(DOCUMENT EXCERPT)
---
2.1.5 Fault Detection
● Link Fault Detection
PHY chip and link connection status of WiFi and LTE external modems are notified to FPGA. NB-IoT does not have MAC or PHY, so if there is no response when AT command communicating with an external NB-IoT modem in the MCU, it determines that it is a link fault (external modem fault) and notifies FPGA as shown in Fig. 3.
● Communication Signal Fault Detection
All signals of LAN1 and LAN2 using MAC and PHY are connected by FPGA and the state of signals necessary for communication such as clock and control signals is detected in the FPGA in real time to determine whether there is a fault. The communication signal fault conditions are when there is no clock and the control signal is not operating in Fig. 4. LAN1 and LAN2 have a maximum speed signal of 50 MHz and detect real-time communication signal fault in 10nsec units using 100 MHz PLL inside the FPGA.
● Power Fault Detection
WiFi, LTE, and NB-IoT each make 3.3 Vs using separate Low Drop-Output (LDO)s and individual 3.3 Vs determine fault in real time using MCU ADCs. If a voltage of less than 3 V is detected due to a physical fault of the MAC and PHY chips, the MCU notifies the FPGA and the FPGA performs network switching according to priority as shown in Fig. 5.
---
(DATA SECTION)
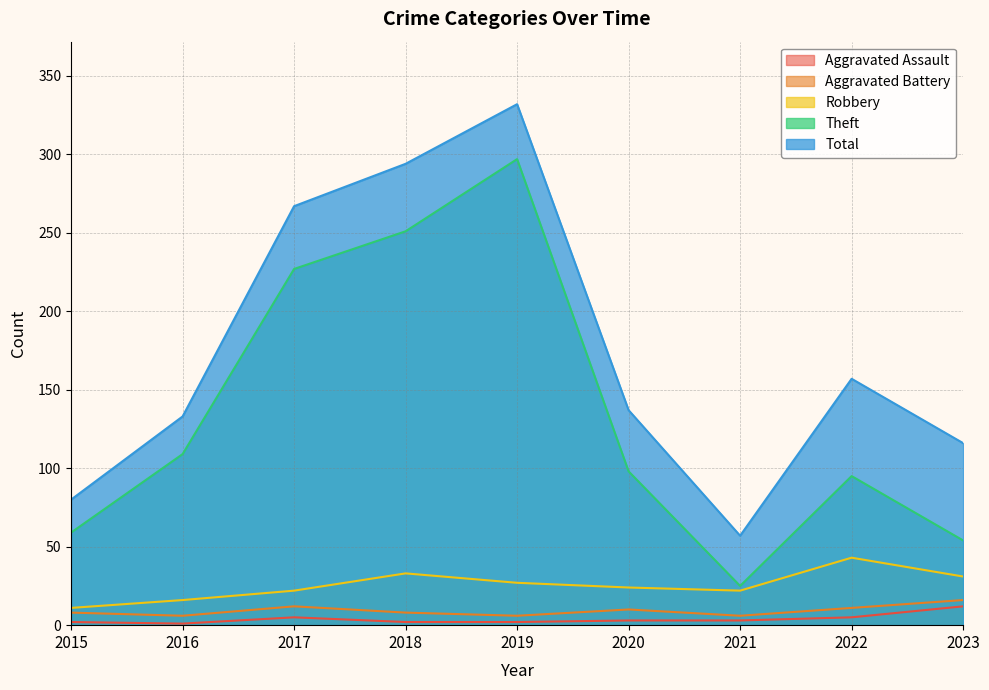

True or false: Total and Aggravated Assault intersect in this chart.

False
---
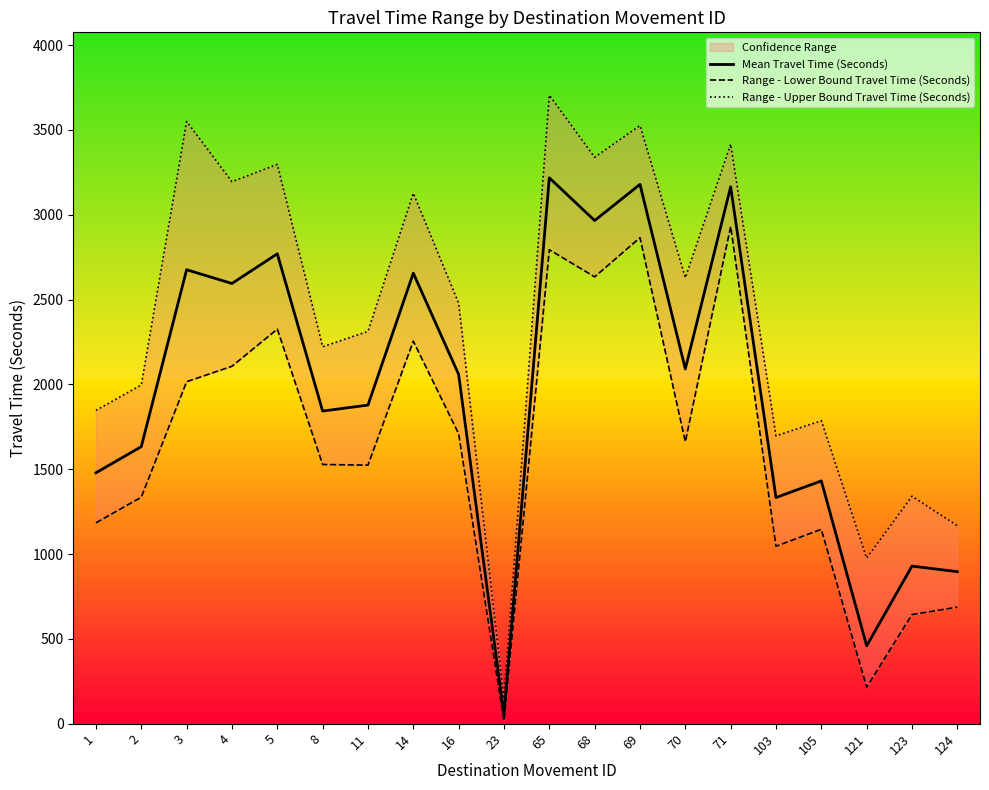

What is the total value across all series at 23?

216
---
(WHAT TO WORK ON)
1. Decide whether each statement agrees with the fault detection excerpt above. Answer yes or no for each, and quote the words from the excerpt that settle it.
(a) NB-IoT has its own MAC and PHY.
(b) The FPGA uses a 100 MHz PLL to detect communication signal faults in 10 nsec units.
(c) WiFi, LTE, and NB-IoT share a single LDO for their 3.3 V supplies.
2. Name every communication interface or network that appears in the fault detection excerpt above.
3. Continue the fault detection excerpt above, starting after its final sentence.

(SET OF ANSWERS)
1.
(a) No: "NB-IoT does not have MAC or PHY"
(b) Yes: "detect real-time communication signal fault in 10nsec units using 100 MHz PLL inside the FPGA"
(c) No: "make 3.3 Vs using separate Low Drop-Output (LDO)s"

2. WiFi, LTE, NB-IoT, LAN1, LAN2

3.
2.1.6 Operation Network Switch
● MCU, FPGA Information Exchange
The exchange of information such as fault status and operation network between MCU and FPGA is performed by communicating with each other using SPI (Serial Peripheral Interface) protocol in Fig. 6. Depending on the link failure, communication failure, power failure, operating network, etc., the FPGA internal registers are allocated as shown in Tab. 1, and the bit values by address are as shown in Tab. 2.
● Action by Switching Method
In the case of communication networks where fault is detected in FPGA, they are automatically switched by prioVrity. MCU periodically (100 milliseconds) checks the results determined by FPGA and notifies the server.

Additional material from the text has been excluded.